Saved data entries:
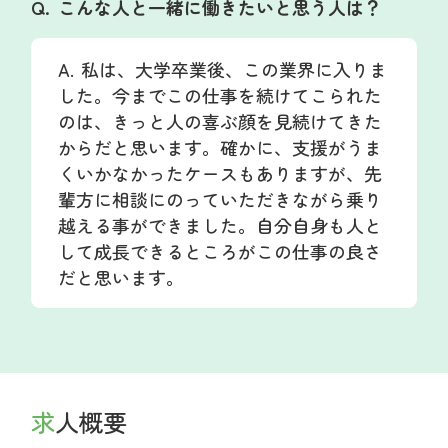
こんな人と一緒に働きたいと思う人は？
私は、大学卒業後、この業界に入りま
した。今までこの仕事を続けてこられた
のは、きっと人の喜ぶ顔を見続けてきた
からだと思います。確かに、支援がうま
くいかなかったケースもありますが、先
輩方に相談にのっていただきながら乗り
越える事ができました。自分自身も人と
して成長できるところがこの仕事の良さ
だと思います。
求人概要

* Exercise requirements
Reproduce exactly the lines from the one containing "越える事ができました。自分自身も人と" through the last line of the records above, including both, and nothing else.

* Task response
越える事ができました。自分自身も人と
して成長できるところがこの仕事の良さ
だと思います。
求人概要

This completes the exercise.